Friday, February 23, 2007

Ice Fishing in King's Point, Green Bay

While teaching in King's Point from 1971-1973, I took many slides with my first 35 mm camera. The three photos I am sharing today depict a frozen harbour that is a perfectly smooth sheet of ice as far as the eye can see. During our school's winter carnival, students had fun skating on this natural ice surface.

The first photo shows a herring net that is set under the ice. In the foreground are two chunks of ice with a stick and rope laid on them. Look carefully between the two pieces of ice and you will see a darker rectangle . This is a hole that is frozen over. The piece of rope that looks like it is frozen into the ice is actually attached to a net. About 60 feet away is another identical structure, shown in the second photo.

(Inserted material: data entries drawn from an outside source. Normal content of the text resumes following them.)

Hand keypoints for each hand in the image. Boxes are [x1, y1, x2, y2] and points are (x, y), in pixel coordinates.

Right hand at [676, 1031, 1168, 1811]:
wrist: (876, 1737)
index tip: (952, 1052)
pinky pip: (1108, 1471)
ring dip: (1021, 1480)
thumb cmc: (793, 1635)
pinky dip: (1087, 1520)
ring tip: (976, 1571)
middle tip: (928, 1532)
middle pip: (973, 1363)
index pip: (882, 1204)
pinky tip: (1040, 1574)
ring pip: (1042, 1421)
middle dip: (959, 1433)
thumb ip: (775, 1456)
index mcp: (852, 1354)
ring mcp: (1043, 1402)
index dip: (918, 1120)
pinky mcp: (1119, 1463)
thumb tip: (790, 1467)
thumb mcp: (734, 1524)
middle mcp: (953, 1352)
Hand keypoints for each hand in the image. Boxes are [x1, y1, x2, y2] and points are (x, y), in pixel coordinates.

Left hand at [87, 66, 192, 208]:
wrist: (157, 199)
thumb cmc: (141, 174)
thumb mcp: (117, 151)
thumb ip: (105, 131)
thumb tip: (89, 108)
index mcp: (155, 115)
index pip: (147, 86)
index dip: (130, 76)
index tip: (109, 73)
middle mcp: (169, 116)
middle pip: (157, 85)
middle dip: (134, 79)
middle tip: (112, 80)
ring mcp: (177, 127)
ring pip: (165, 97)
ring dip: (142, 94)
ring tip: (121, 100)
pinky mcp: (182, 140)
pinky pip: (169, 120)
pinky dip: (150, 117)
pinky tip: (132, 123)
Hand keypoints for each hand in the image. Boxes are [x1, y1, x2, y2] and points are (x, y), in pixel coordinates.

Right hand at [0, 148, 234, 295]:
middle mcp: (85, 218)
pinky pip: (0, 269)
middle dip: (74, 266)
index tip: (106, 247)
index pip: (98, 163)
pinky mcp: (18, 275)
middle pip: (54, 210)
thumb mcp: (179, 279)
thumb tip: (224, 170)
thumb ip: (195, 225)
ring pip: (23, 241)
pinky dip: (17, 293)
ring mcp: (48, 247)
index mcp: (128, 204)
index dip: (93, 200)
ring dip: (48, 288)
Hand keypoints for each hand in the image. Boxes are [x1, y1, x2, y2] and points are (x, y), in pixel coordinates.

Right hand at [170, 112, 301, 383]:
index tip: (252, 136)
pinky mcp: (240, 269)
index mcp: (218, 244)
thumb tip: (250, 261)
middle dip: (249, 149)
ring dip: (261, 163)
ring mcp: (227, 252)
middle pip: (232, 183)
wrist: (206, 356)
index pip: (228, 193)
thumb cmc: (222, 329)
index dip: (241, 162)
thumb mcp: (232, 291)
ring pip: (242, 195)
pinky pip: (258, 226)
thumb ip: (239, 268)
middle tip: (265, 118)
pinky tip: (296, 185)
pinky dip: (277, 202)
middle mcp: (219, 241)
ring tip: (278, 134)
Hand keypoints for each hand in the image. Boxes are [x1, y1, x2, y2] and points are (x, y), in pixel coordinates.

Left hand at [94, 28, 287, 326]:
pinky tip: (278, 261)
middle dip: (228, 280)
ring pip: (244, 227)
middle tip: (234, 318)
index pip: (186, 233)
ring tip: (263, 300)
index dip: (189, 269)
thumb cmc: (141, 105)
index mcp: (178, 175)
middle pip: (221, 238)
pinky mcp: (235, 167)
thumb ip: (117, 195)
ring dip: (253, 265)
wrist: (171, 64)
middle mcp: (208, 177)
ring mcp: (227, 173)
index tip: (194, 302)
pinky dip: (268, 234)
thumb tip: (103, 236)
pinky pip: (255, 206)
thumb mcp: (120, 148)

When the fishermen wants to check his net, he breaks the ice on both ends, then hauls the net out of the water, takes his catch, goes to the opposite side and hauls the net back in under the ice again. The little pieces of ice that you can see between the two ends were removed to help him put the net in under the ice in the first place. He used a long stick to move the end of the rope, bit by bit to each of the holes until he had the net completely under the ice. I have never seen this type of fishing before or since that time.

Later, I photographed the fisherman pulling the net and went to his home to interview him about this type of ice fishing. He was in his 80s, partially blind and certainly not afraid of hard work. I watched him cut the ice with an axe, pull the net from the icy waters, remove the few fish he caught, then pull the net back into the water, all in freezing cold temperatures. His gloves were soaking wet at first and iced up shortly afterwards. He told me he used the fish he caught as food for his family as well as his dogs.

I am not sure if fishermen in Newfoundland and Labrador use this method of fishing today, but if anyone on this list knows of any, please let me know.